I’ve thought about starting a blog for years. But back in the 2010s there was a surge where everyone and their mom was starting a blog and so I obviously didn’t want to jump on that bandwagon.

Ah, where to start?… As our good friend Julie Andrews once said, “Let’s start at the very beginning, a very good place to start.”

I’ve thought about starting a blog for years. But back in the 2010s there was a surge where everyone and their mom was starting a blog and so I obviously didn’t want to jump on that bandwagon. For whatever reason, I don’t like following trends, even though I’m a recovering people pleaser who has spent the past 31 years of my life trying to gain people’s acceptance. If someone had asked me to start a blog, I probably definitely might would have - just so they wouldn’t be upset… But since everyone was doing it and no one asked me to, I didn’t want to be like all those silly people who started blogs.

Here I am, probably 10 years later, finally starting a blog. Insert face palm emoji.

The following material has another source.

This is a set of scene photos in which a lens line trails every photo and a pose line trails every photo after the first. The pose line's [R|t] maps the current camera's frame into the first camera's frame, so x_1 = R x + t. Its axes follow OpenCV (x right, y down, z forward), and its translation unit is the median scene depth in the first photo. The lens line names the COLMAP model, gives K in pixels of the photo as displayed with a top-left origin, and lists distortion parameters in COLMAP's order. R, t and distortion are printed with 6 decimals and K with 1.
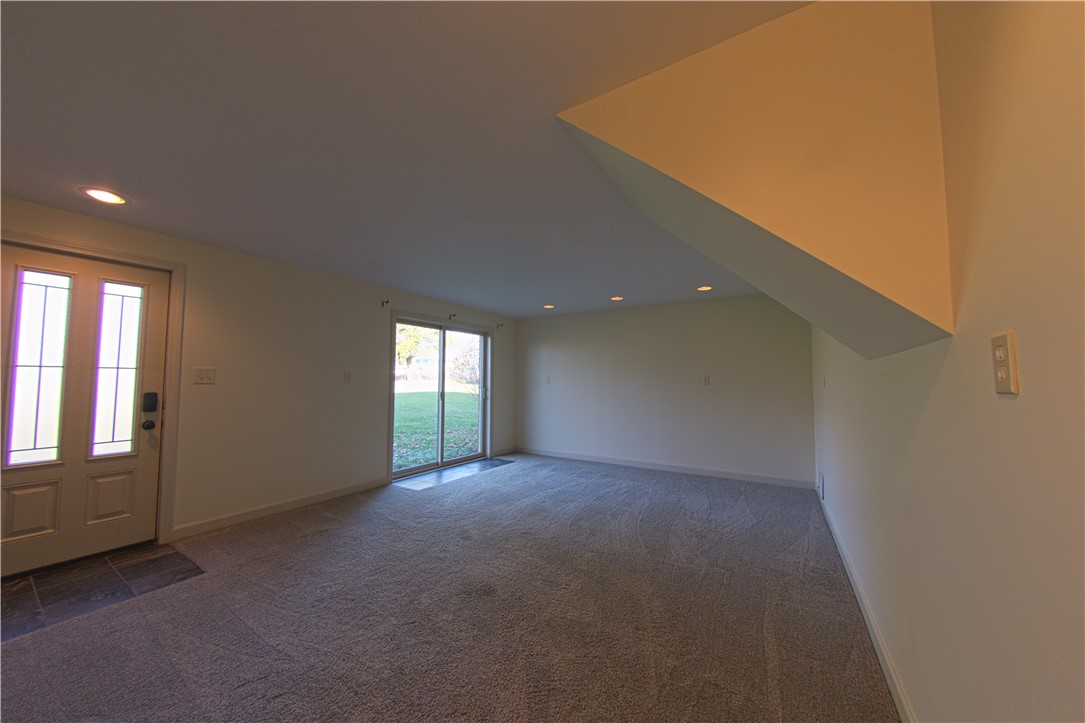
lens RADIAL K [[370.9, 0, 542.2], [0, 370.9, 360.5], [0, 0, 1]] dist [-0.010739, 0.000081]
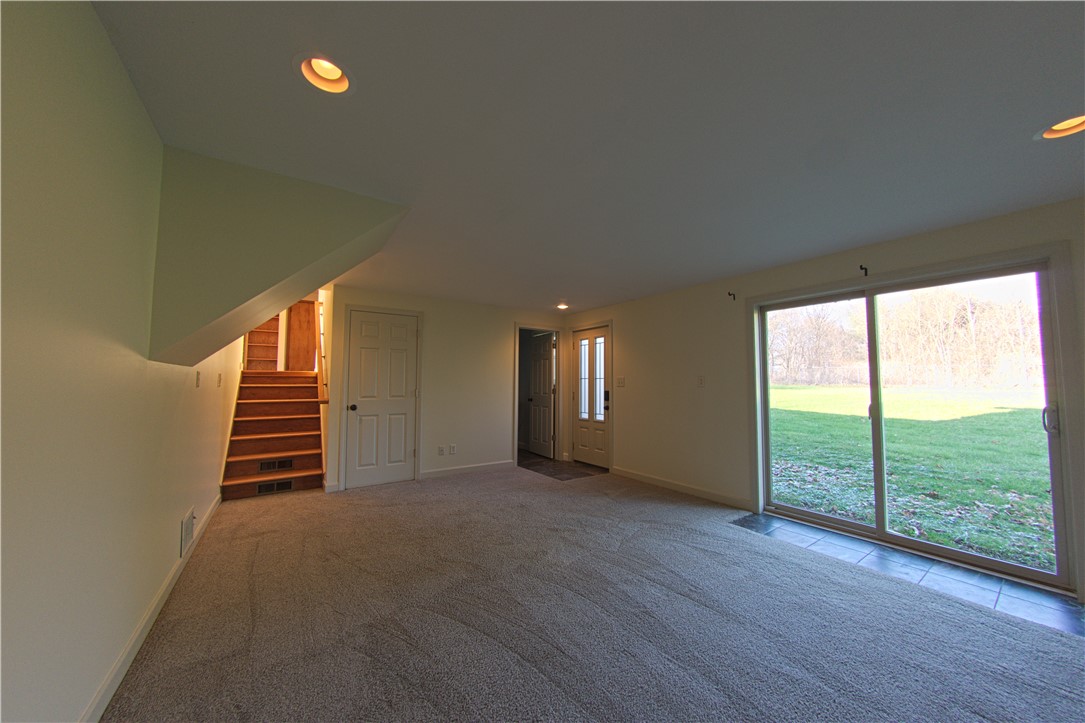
lens RADIAL K [[370.9, 0, 542.2], [0, 370.9, 360.5], [0, 0, 1]] dist [-0.010739, 0.000081]
pose [[-0.396781, -0.063738, -0.915698, 0.854799], [0.040500, 0.995399, -0.086835, 0.085800], [0.917019, -0.071541, -0.392374, 1.477483]]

I like to write. Writing is one of my main ways of processing things, particularly overwhelming things, in my life. I start most days with a cup of coffee (with creamer, obviously), my Bible, and my journal. Most mornings I write a letter of sorts to the Lord. Sometimes it feels like I’m having a conversation with Him, but usually it’s just me processing through something that happened the day before or something that I’m thinking about for the upcoming day. It’s where I try to get ahold of my overwhelm, where I untangle my emotions, and where I express my gratitude for all of the good things He has placed in my life.

I also like to share. Not necessarily my ice cream, but my struggles. One positive thing that social media has shown me (I have a love/hate relationship with sm like everyone else but FOMO keeps me coming back…) is that when we share something vulnerable, it simultaneously helps us and other people. When people respond kindly to our vulnerability, it affirms us. And when we share our vulnerabilities with others, it can help both of us feel less alone and give them the courage to share their own struggles. We are all fighting our own demons, but I think often we are fighting similar ones. And it’s always easier when you don’t have to fight alone.

So here I am, starting a blog. One, so I can process all the things in my life. And two, so that maybe something I’m learning along the way will help you too. I hope you find my blog posts funny, relatable, and encouraging. I hope they make you feel less alone.